» Exercise
Could you copy the records word for word, starting at the first line of the records and continuing through the line with "Is it true that Imperial is 49% of the pie?", with that line included?

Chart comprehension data
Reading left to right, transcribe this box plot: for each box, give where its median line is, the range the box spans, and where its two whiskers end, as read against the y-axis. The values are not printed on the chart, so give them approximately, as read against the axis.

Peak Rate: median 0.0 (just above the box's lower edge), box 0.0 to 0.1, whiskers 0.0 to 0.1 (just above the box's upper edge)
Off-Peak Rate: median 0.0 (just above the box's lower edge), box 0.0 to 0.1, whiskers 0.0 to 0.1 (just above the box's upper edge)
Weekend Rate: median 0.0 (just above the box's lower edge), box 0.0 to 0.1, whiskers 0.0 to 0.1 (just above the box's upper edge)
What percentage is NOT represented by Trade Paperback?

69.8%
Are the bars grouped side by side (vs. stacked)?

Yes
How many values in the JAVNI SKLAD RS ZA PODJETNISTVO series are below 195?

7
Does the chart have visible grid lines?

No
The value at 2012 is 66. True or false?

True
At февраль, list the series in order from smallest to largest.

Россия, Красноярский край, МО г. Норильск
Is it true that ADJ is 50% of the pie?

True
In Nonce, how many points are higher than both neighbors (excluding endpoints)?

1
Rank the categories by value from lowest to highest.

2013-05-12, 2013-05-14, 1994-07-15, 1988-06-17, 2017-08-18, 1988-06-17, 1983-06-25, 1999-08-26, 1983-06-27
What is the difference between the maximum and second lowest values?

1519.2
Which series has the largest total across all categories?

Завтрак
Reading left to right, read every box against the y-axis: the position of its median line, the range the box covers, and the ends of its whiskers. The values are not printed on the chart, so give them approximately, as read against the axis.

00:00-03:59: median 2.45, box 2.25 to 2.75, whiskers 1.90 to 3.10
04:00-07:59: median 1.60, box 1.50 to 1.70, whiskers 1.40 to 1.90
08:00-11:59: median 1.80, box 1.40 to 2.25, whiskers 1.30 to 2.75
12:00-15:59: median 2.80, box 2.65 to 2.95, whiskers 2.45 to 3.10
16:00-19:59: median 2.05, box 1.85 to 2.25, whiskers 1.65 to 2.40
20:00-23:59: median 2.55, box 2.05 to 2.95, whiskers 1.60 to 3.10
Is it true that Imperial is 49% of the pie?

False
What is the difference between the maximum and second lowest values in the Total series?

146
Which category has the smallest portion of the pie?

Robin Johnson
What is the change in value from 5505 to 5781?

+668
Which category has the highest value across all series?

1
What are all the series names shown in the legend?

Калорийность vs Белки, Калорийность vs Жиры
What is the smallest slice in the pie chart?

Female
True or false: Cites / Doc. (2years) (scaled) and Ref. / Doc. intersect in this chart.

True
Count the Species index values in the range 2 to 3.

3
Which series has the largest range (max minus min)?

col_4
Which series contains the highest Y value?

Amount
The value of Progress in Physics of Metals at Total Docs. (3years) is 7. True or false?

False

» Result of this exercise
Reading left to right, transcribe this box plot: for each box, give where its median line is, the range the box spans, and where its two whiskers end, as read against the y-axis. The values are not printed on the chart, so give them approximately, as read against the axis.

Peak Rate: median 0.0 (just above the box's lower edge), box 0.0 to 0.1, whiskers 0.0 to 0.1 (just above the box's upper edge)
Off-Peak Rate: median 0.0 (just above the box's lower edge), box 0.0 to 0.1, whiskers 0.0 to 0.1 (just above the box's upper edge)
Weekend Rate: median 0.0 (just above the box's lower edge), box 0.0 to 0.1, whiskers 0.0 to 0.1 (just above the box's upper edge)
What percentage is NOT represented by Trade Paperback?

69.8%
Are the bars grouped side by side (vs. stacked)?

Yes
How many values in the JAVNI SKLAD RS ZA PODJETNISTVO series are below 195?

7
Does the chart have visible grid lines?

No
The value at 2012 is 66. True or false?

True
At февраль, list the series in order from smallest to largest.

Россия, Красноярский край, МО г. Норильск
Is it true that ADJ is 50% of the pie?

True
In Nonce, how many points are higher than both neighbors (excluding endpoints)?

1
Rank the categories by value from lowest to highest.

2013-05-12, 2013-05-14, 1994-07-15, 1988-06-17, 2017-08-18, 1988-06-17, 1983-06-25, 1999-08-26, 1983-06-27
What is the difference between the maximum and second lowest values?

1519.2
Which series has the largest total across all categories?

Завтрак
Reading left to right, read every box against the y-axis: the position of its median line, the range the box covers, and the ends of its whiskers. The values are not printed on the chart, so give them approximately, as read against the axis.

00:00-03:59: median 2.45, box 2.25 to 2.75, whiskers 1.90 to 3.10
04:00-07:59: median 1.60, box 1.50 to 1.70, whiskers 1.40 to 1.90
08:00-11:59: median 1.80, box 1.40 to 2.25, whiskers 1.30 to 2.75
12:00-15:59: median 2.80, box 2.65 to 2.95, whiskers 2.45 to 3.10
16:00-19:59: median 2.05, box 1.85 to 2.25, whiskers 1.65 to 2.40
20:00-23:59: median 2.55, box 2.05 to 2.95, whiskers 1.60 to 3.10
Is it true that Imperial is 49% of the pie?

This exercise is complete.